Of course the internet caught fire: It’s two of mankind’s most-adored animals (click) in a horrifically graphic and savage image (click) promoting that ultimate threat/hoax known as climate change (click, click, click).
But like all the other “unprecedented” events recently, all the chatter is just adding up to more hot air – if only of the virtual type.
“Polar bears are eating dolphins and freezing the leftovers” is one of the headlines being used by hundreds of publications and websites after a team of researchers in Svalbard published their observations this month in the journal Polar Research.
The researchers stated several such incidents have been observed since April of 2014, when a bear was spotted with two dead white-beaked dolphins.
“We think the bear killed them (using) a similar technique as killing seals,”said Jon Aars, a polar bear expert with the Norwegian Polar Institute, in an interview with New Scientist.
The study indicates the dolphins were far more north than usual during spring due to the diminishing sea ice cover. But the sea mammals were subsequently blown off course by strong winds and trapped beneath the sea ice until they found a small hole and emerged for air, where they bear was waiting.
“The bear had consumed most parts of one dolphin,” the four researchers wrote in their study. “When observed he was in the process of covering the mostly intact second dolphin with snow.
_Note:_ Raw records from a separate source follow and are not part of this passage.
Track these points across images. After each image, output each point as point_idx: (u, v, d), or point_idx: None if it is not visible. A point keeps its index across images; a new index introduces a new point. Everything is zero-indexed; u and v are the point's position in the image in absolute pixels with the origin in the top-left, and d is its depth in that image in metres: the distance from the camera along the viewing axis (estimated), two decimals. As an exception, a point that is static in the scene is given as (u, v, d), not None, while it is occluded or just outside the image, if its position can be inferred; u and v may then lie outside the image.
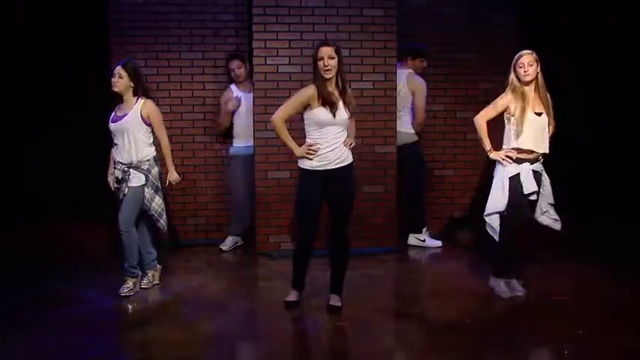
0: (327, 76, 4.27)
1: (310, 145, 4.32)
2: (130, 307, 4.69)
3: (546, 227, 4.88)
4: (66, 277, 5.22)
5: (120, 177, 4.76)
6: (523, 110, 4.61)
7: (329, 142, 4.33)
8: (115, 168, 4.83)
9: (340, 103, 4.33)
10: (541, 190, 4.74)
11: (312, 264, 4.60)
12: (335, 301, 4.53)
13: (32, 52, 7.21)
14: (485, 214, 4.76)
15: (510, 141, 4.69)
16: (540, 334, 4.18)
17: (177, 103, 6.21)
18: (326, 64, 4.24)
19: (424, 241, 6.24)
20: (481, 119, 4.74)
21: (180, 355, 3.95)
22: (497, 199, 4.67)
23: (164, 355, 3.95)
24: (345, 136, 4.43)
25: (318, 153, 4.31)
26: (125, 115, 4.73)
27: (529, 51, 4.67)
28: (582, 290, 4.99)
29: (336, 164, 4.36)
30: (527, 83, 4.64)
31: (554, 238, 5.39)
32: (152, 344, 4.07)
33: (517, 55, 4.67)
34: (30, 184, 7.29)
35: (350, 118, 4.40)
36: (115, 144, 4.80)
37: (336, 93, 4.33)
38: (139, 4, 6.08)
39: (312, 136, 4.36)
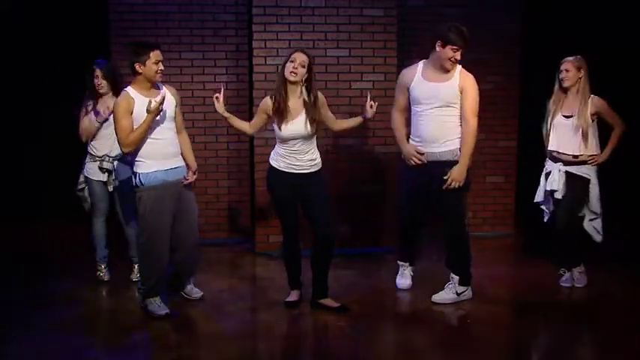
0: (291, 78, 4.25)
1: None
2: (130, 307, 4.70)
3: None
4: (66, 277, 5.22)
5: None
6: (553, 113, 4.91)
7: (289, 150, 4.36)
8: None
9: (301, 116, 4.29)
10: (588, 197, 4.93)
11: (303, 262, 4.62)
12: (330, 302, 4.54)
13: (32, 52, 7.20)
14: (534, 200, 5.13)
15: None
16: (541, 333, 4.18)
17: (177, 103, 6.20)
18: (295, 66, 4.23)
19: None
20: None
21: (180, 355, 3.95)
22: (539, 190, 5.08)
23: (164, 355, 3.96)
24: (313, 146, 4.41)
25: (283, 158, 4.37)
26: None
27: (570, 57, 4.91)
28: (583, 290, 5.00)
29: (299, 169, 4.38)
30: (565, 88, 4.90)
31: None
32: (152, 344, 4.08)
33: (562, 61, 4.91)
34: (30, 184, 7.28)
35: (311, 132, 4.31)
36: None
37: (298, 105, 4.30)
38: (139, 4, 6.08)
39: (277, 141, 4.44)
Such caching behavior is generally considered untypical of polar bears.”
At least seven additional dolphin carcasses were observed in or near the same area during the summer and fall, according to the study.
“We suggest, based on the area and the degree to which these dolphins had decayed, that they were likely from the same pod and also suffered death due to entrapment in the ice in April, the researchers wrote. “At least six different polar bears were seen scavenging on the carcasses.”
The long-term implication is dolphins may become a significant food source for bears as they struggle to adapt to the loss of their traditional feeding areas and prey.
“Entrapments of pods of white-beaked dolphins may provide a significant source of food for some bears locally over a longer period of time after such an incident,” the report notes. “An increase of white-beaked dolphins in areas where the sea ice shifts northward may, given the significant size of these animals, offer a new prey or carrion food source to bears in an environment where access to ringed seals and bearded seals may decline in future years.”
Polar bears – along with a multitude of other species – have been experiencing a variety of never-before-seen behaviors and hardships that are being attributed to climate change.
One study published earlier this year notes the bears are also increasingly feeding on sea birds along coasts because of the lack of sea ice, while another study that went virtual asserts pollutants are make their penis bones more fragile.
What the revelations aren’t doing, however is swaying people’s opinions any more than reports about climate change impacts that don’t include cute animals.
Many commenters on websites ranging from London tabloids to science magazines expressed sympathy for one or both species, with some noting the visible ribcage of bear in one photo is indicative of the trouble they’re having finding prey. Others, regardless of their belief in climate change, asserted the study shows polar bears aren’t as endangered as scientists frequently claim.
But beyond those relatively focused comments, the vast majority of responses stuck to predicable rants about evil polluters, evil scientists getting rich scaring people, and plenty of snark asking why folks are sympathizing with “remorseless carnivores.”